[Extracted information]:
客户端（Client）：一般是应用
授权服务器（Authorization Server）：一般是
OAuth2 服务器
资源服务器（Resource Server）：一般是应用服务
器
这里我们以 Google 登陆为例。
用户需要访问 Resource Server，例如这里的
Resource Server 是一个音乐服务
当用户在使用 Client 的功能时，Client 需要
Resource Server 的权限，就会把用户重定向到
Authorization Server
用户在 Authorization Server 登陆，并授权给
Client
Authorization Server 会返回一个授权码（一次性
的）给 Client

---

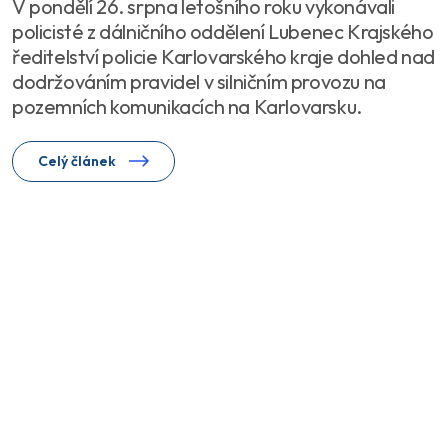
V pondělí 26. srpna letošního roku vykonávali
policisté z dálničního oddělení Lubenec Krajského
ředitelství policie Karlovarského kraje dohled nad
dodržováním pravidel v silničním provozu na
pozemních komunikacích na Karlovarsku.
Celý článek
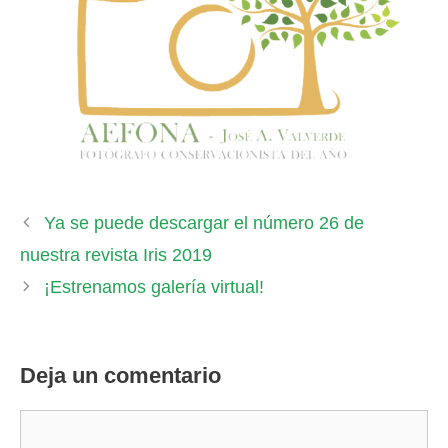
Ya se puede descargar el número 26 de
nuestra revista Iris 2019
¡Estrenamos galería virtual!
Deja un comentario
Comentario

[Problem to solve]:
Locate each line in the records above that contains the string "Authorization" and copy it.

[Solution]:
授权服务器（Authorization Server）：一般是
Authorization Server
用户在 Authorization Server 登陆，并授权给
Authorization Server 会返回一个授权码（一次性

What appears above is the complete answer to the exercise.